Calendly is a tool that allows businesses to schedule appointments and meetings, integrating with many popular calendar applications. As a software application, under HIPAA, Calendly is considered a business associate when servicing healthcare clients. As such, it is important to determine whether or not the platform is HIPAA compliant. Is Calendly HIPAA compliant?
Is Calendly HIPAA Compliant: Security Features
Organizations working in healthcare have an obligation to ensure the confidentiality, integrity, and availability of protected health information (PHI). When using software tools in conjunction with PHI, the software must have security features to ensure that this standard is met.
Calendly utilizes 256-bit encryption to secure the data transmitted through its platform. 256-bit encryption is one of the most secure encryption methods, as it masks data making it unreadable to unauthorized users. Since Calendly utilizes encryption, the only data that the software has access to is calendar status, as in busy/free status. Access to this information ensures that calendar appointments are not double booked.

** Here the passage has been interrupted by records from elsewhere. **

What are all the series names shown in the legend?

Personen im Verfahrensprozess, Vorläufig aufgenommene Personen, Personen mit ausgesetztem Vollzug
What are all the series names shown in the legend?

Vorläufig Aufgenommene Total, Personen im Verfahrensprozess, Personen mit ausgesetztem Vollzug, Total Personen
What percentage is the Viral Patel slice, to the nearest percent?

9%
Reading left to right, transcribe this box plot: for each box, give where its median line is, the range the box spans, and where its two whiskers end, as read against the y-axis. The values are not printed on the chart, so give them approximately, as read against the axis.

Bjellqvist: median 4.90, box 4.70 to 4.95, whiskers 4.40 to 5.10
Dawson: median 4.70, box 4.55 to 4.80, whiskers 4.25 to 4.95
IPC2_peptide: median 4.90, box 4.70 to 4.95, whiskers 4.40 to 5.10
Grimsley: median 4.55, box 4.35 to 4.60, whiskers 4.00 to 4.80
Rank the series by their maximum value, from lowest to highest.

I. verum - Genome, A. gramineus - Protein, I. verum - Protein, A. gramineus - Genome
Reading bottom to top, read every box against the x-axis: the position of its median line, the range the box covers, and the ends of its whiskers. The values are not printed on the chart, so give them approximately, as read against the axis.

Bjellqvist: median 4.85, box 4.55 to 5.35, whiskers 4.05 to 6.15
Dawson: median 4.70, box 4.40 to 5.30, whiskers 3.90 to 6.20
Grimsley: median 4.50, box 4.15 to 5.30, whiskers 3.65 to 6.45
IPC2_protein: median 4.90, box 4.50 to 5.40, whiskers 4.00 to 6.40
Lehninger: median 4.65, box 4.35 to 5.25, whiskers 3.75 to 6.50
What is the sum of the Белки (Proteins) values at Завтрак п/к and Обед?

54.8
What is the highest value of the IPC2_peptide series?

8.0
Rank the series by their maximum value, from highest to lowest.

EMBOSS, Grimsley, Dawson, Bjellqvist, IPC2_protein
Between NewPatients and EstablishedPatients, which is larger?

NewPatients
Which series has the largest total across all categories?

Although Calendly is secure, their website states, “Calendly should not be used for collecting Protected Health Information. As a final layer of precaution, we encourage users who prioritize HIPAA compliance to refrain from including any personal or medical questions in the question form invitees complete when scheduling.”
Is Calendly HIPAA Compliant: Business Associate Agreement
Organizations working in healthcare are required to have signed business associate agreements (BAAs) with all of their business associates. A BAA must be signed before it is permitted to use software in conjunction with PHI. Software tools that are not willing to sign a BAA cannot be used to receive, transmit, create, store, or maintain PHI.
Calendly states on their website that, “Calendly does not sign security agreements or extend security protocol. If your practice is the type of speciality that requires a BAA, then Calendly will not be a HIPAA-compliant solution.”
Is Calendly HIPAA Compliant?
Is Calendly HIPAA compliant? Since the platform is unwilling to sign a business associate agreement, the platform is not HIPAA compliant. Therefore, Calendly cannot be used for patient scheduling. It can however be used to schedule internal meetings, as in meetings between staff members.